_WORK TO BE COMPLETED_
Please output exactly the part of the records below that opens with the line containing "Autor. Mit der" and closes with the line containing "Dokumentes und jedem", both lines included, and nothing else.

_TASK INPUTS_
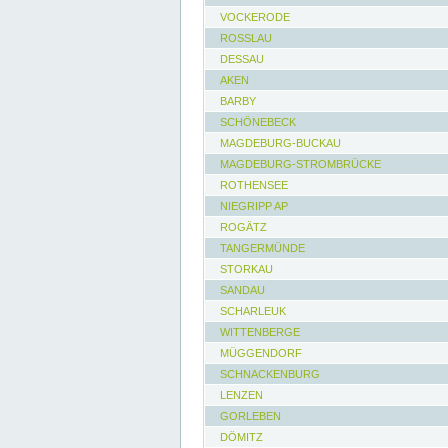
VOCKERODE
ROSSLAU
DESSAU
AKEN
BARBY
SCHÖNEBECK
MAGDEBURG-BUCKAU
MAGDEBURG-STROMBRÜCKE
ROTHENSEE
NIEGRIPP AP
ROGÄTZ
TANGERMÜNDE
STORKAU
SANDAU
SCHARLEUK
WITTENBERGE
MÜGGENDORF
SCHNACKENBURG
LENZEN
GORLEBEN
DÖMITZ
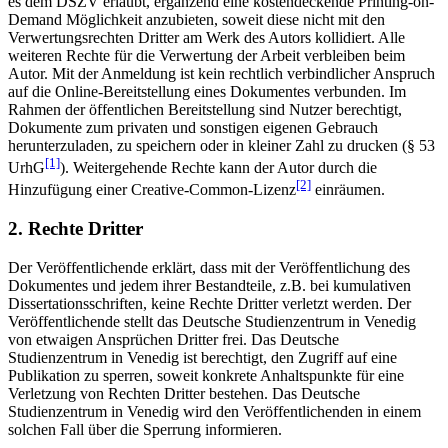
es dem DSZV erlaubt, ergänzend eine kostendeckende Printing-on-
Demand Möglichkeit anzubieten, soweit diese nicht mit den
Verwertungsrechten Dritter am Werk des Autors kollidiert. Alle
weiteren Rechte für die Verwertung der Arbeit verbleiben beim
Autor. Mit der Anmeldung ist kein rechtlich verbindlicher Anspruch
auf die Online-Bereitstellung eines Dokumentes verbunden. Im
Rahmen der öffentlichen Bereitstellung sind Nutzer berechtigt,
Dokumente zum privaten und sonstigen eigenen Gebrauch
herunterzuladen, zu speichern oder in kleiner Zahl zu drucken (§ 53
[1]
UrhG
). Weitergehende Rechte kann der Autor durch die
[2]
Hinzufügung einer Creative-Common-Lizenz
einräumen.
2. Rechte Dritter
Der Veröffentlichende erklärt, dass mit der Veröffentlichung des
Dokumentes und jedem ihrer Bestandteile, z.B. bei kumulativen
Dissertationsschriften, keine Rechte Dritter verletzt werden. Der
Veröffentlichende stellt das Deutsche Studienzentrum in Venedig
von etwaigen Ansprüchen Dritter frei. Das Deutsche
Studienzentrum in Venedig ist berechtigt, den Zugriff auf eine
Publikation zu sperren, soweit konkrete Anhaltspunkte für eine
Verletzung von Rechten Dritter bestehen. Das Deutsche
Studienzentrum in Venedig wird den Veröffentlichenden in einem
solchen Fall über die Sperrung informieren.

_SOLUTION FOR THIS EXERCISE_
Autor. Mit der Anmeldung ist kein rechtlich verbindlicher Anspruch
auf die Online-Bereitstellung eines Dokumentes verbunden. Im
Rahmen der öffentlichen Bereitstellung sind Nutzer berechtigt,
Dokumente zum privaten und sonstigen eigenen Gebrauch
herunterzuladen, zu speichern oder in kleiner Zahl zu drucken (§ 53
[1]
UrhG
). Weitergehende Rechte kann der Autor durch die
[2]
Hinzufügung einer Creative-Common-Lizenz
einräumen.
2. Rechte Dritter
Der Veröffentlichende erklärt, dass mit der Veröffentlichung des
Dokumentes und jedem ihrer Bestandteile, z.B. bei kumulativen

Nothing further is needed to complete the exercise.